While an elite women’s team can expect an LCA injury by season, Arsenal was seriously affected when they lost four players, including Williamson, over six months in 2022-2023.
Strong Beth Mead was one of the four. She also missed the 2023 World Cup but is back with England to euros, devoting the tournament to her deceased mother June, who died of cancer two months after Mead tore her ACL.
She expressed her mental health struggle which is already a problem for players when recovering the LCA, but was amplified by the death of her mother.
“Due to the injury, I couldn’t play football, which has always been my escape, my happy place,” said Mead. “The moments when people thought I was going well because of my outgoing personality, were very dark.”
‘Many factors’
Culvin, who is also a lecturer at the University of Leeds Beckett, stressed that research on LCA injuries must examine the situation as a whole.
“People want a quick solution, and what we say is that the LCA injury is multifactorial,” she said. “We cannot say that it is the workload, or we cannot say that it is the way women run or that they land, or they jump, or whatever. We say that there are so many factors that are there that it is really difficult to determine one or two factors, we want to look in a holistic direction.”
“There is a discrepancy between the levels of professionalization and the expectations on players to play in lower quality environments. And the large one for us considers environments as modifiable risk factors,” she said.

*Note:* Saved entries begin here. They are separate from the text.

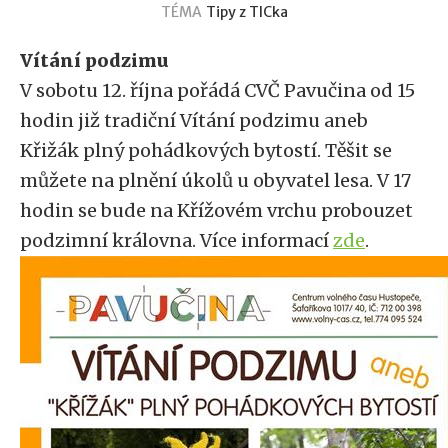
TÉMA
Tipy z TICka
Vítání podzimu
V sobotu 12. října pořádá CVČ Pavučina od 15
hodin již tradiční Vítání podzimu aneb
Křižák plný pohádkových bytostí. Těšit se
můžete na plnění úkolů u obyvatel lesa. V 17
hodin se bude na Křížovém vrchu probouzet
podzimní královna. Více informací
zde
.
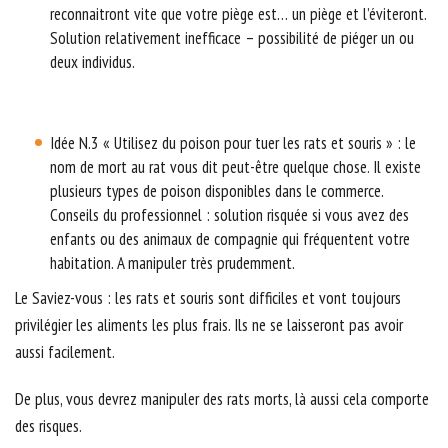
reconnaitront vite que votre piège est… un piège et l’éviteront.
Solution relativement inefficace – possibilité de piéger un ou
deux individus.
Idée N.3 « Utilisez du poison pour tuer les rats et souris » : le
nom de mort au rat vous dit peut-être quelque chose. Il existe
plusieurs types de poison disponibles dans le commerce.
Conseils du professionnel : solution risquée si vous avez des
enfants ou des animaux de compagnie qui fréquentent votre
habitation. A manipuler très prudemment.
Le Saviez-vous : les rats et souris sont difficiles et vont toujours
privilégier les aliments les plus frais. Ils ne se laisseront pas avoir
aussi facilement.
De plus, vous devrez manipuler des rats morts, là aussi cela comporte
des risques.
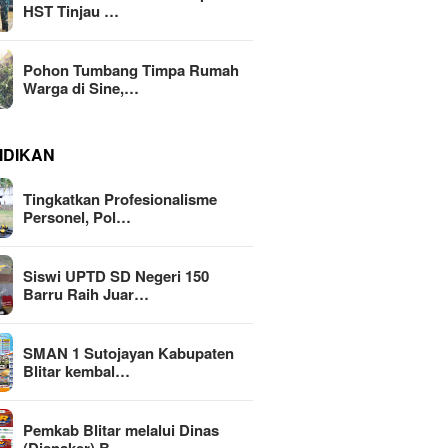
HST Tinjau …
Pohon Tumbang Timpa Rumah
Warga di Sine,…
IDIKAN
Tingkatkan Profesionalisme
Personel, Pol…
Siswi UPTD SD Negeri 150
Barru Raih Juar…
SMAN 1 Sutojayan Kabupaten
Blitar kembal…
Pemkab Blitar melalui Dinas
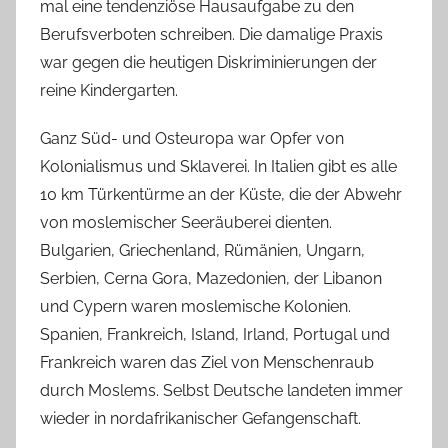
mal eine tendenziöse Hausaufgabe zu den
Berufsverboten schreiben. Die damalige Praxis
war gegen die heutigen Diskriminierungen der
reine Kindergarten.
Ganz Süd- und Osteuropa war Opfer von
Kolonialismus und Sklaverei. In Italien gibt es alle
10 km Türkentürme an der Küste, die der Abwehr
von moslemischer Seeräuberei dienten.
Bulgarien, Griechenland, Rümänien, Ungarn,
Serbien, Cerna Gora, Mazedonien, der Libanon
und Cypern waren moslemische Kolonien.
Spanien, Frankreich, Island, Irland, Portugal und
Frankreich waren das Ziel von Menschenraub
durch Moslems. Selbst Deutsche landeten immer
wieder in nordafrikanischer Gefangenschaft.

“Obviously, you have non -modifiable risk factors that are mainly physiological, but you have modifiable risk factors that count for the calendar, the number of games, real physical trips and physical environments in which players play and work environments, and that’s what we focus on this research.”
While experts reduce the concept of epidemic in elite football, UEFA chief doctor, Zoran Bahtijarevic, said the figures are up to young people while girls are flocking to the game.

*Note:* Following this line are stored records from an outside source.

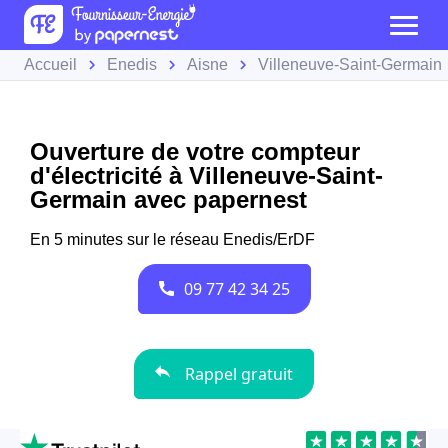
Accueil
Enedis
Aisne
Villeneuve-Saint-Germain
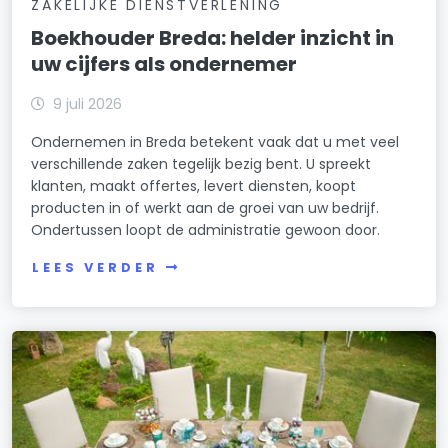
ZAKELIJKE DIENSTVERLENING
Boekhouder Breda: helder inzicht in
uw cijfers als ondernemer
9 juli 2026
Ondernemen in Breda betekent vaak dat u met veel
verschillende zaken tegelijk bezig bent. U spreekt
klanten, maakt offertes, levert diensten, koopt
producten in of werkt aan de groei van uw bedrijf.
Ondertussen loopt de administratie gewoon door.
LEES VERDER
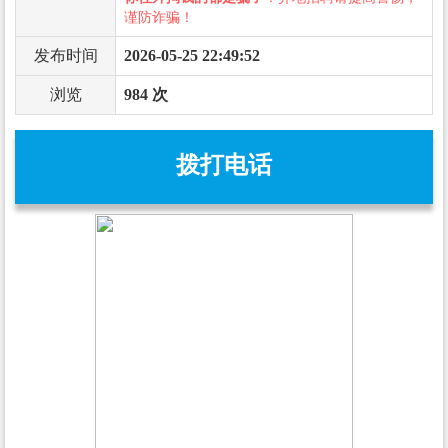
谨防诈骗！
发布时间
2026-05-25 22:49:52
浏览
984 次
拨打电话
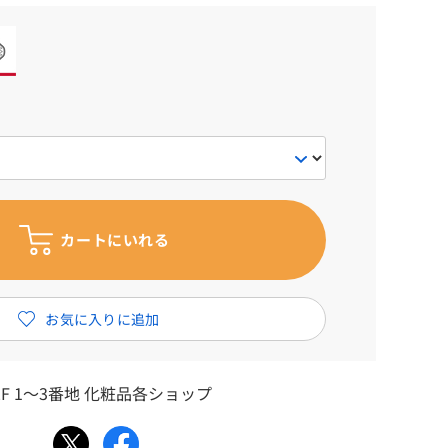
F 1～3番地 化粧品各ショップ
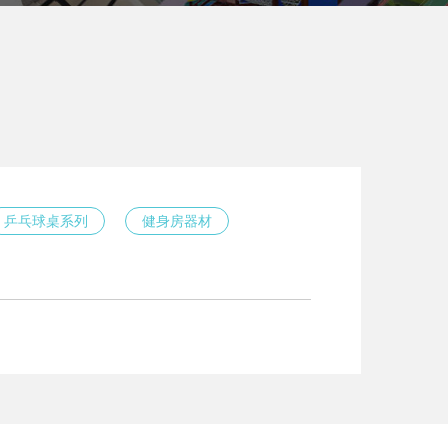
乒乓球桌系列
健身房器材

A recent study by Nielsen Sports and Pepsico revealed that players’ growth in girls has skyrocketed, in particular in Asia, China having seen an increase of 300%, and Europe, led by France to 150%.
“We can expect an epidemic of LCA injury elsewhere, below the radar, with the explosion of participation,” Bahtijarevic told Reuters. “The peak of injuries in women is between 15 and 16 years and 19 years. These are not detected, because these girls are not big stars.”